The next presidential elections in Poland and the legislative polls in Slovakia and Hungary should strengthen the extremes, said Jacques Rupnik, a researcher at Sciences Po, at a debate organised by the 'Club Grande Europe' in Paris.
"There has been a real rise of populism and nationalism in Central Europe since these countries joined the EU," Rupnik added.
The debate also focused on communication failures between East and West.
"In 1989, I was told that I was an East European. Before that, I thought I was just European," Estonian film-maker Ilmar Raag commented ironically. "Even before 1989, I was already sure I was a Westerner," he added, referring to the times when he was a citizen of the then Soviet Republic of Estonia.
"Before 1989, belonging to Europe was claimed throughout the region," agreed Rupnik.
Magda Szabo, artistic director of the Hungarian Institute in Paris, said that instead of 'enlargement', the term 'rebuilding Europe' should have been retained.
Soon after the fall of communism, the dominant political discourse radically changed or even took the opposite direction. "European integration has been perceived in this region as a threat to national identity and sovereignty," Rupnik claimed.
This phenomenon was illustrated by the low turnout in the June 2009 EU elections and the good results of nationalist parties in those polls, speakers said.

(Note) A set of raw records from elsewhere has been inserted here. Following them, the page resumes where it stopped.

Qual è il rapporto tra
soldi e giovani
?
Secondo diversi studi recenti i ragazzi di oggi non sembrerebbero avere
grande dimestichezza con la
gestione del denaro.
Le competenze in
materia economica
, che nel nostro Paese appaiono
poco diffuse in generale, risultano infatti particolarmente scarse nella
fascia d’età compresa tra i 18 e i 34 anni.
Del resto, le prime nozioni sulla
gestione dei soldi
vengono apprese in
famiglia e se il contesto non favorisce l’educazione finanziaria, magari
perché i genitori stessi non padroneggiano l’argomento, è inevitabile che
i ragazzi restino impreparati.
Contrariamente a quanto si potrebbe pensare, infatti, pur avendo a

Perceptions of the EU remain ambiguous in these countries, Josef Bator, a professor at Comenius University in Slovakia explained. "The continued support for membership expressed in polls in Slovakia should be seen against the background of the declining turnout in elections," he said.
"We should wonder about the causes of this disease," said the Hungarian Institute's Szabo. "Only 400,000 voters from a population of eight million voted" in the European Parliament elections last year, she said in reference to Hungary.
"The election result is not necessarily related to the country's EU accession, but rather to the gradual decomposition of the state and the collapse of confidence in institutions," Szabo added. "The crisis has also worsened economic disappointment in my country, but Europe is not found guilty. The onus is put on globalisation" she said. "There was an internal crisis before the recession," she insisted.
'A real danger for the future'
According to a recent survey conducted by the Median institute, the party of former Hungarian Prime Minister Victor Orbán (65%) should win the legislative elections in April 2010, ahead of the Socialist Party (20%) and the far-right Jobbik party (10%).
"There is a real danger for the future," said Szabo.
The austerity measures introduced by the current government to fight the crisis will lead Hungarians to vote massively for the right and extreme right, which have said they will remove the most painful measures put in place by the government so it could benefit from EU help (EurActiv 14/04/09).
A similar scenario, with a reversed political situation, is also expected in Slovakia in June. The current ruling coalition in Bratislava, headed by Prime Minister Robert Fico's social democrats Smer-SD alongside nationalists LS-HZDS and small xenophobic party SNS, is in pole position ahead of the upcoming legislative elections.
In Poland, the last-minute withdrawal of Polish Prime Minister Donald Tusk, who has announced he will not participate in the presidential elections in autumn 2010, could pave the way for outgoing populist President Lech Kaczyński's PiS party to win the vote.
"The distrust towards political institutions is so high in Poland among young people that they do not vote any more," said Rupnik. "But the major achievement of the past 20 years remains for them the opening to Europe, and they are ready to mobilise if their European freedoms are in danger," he insisted.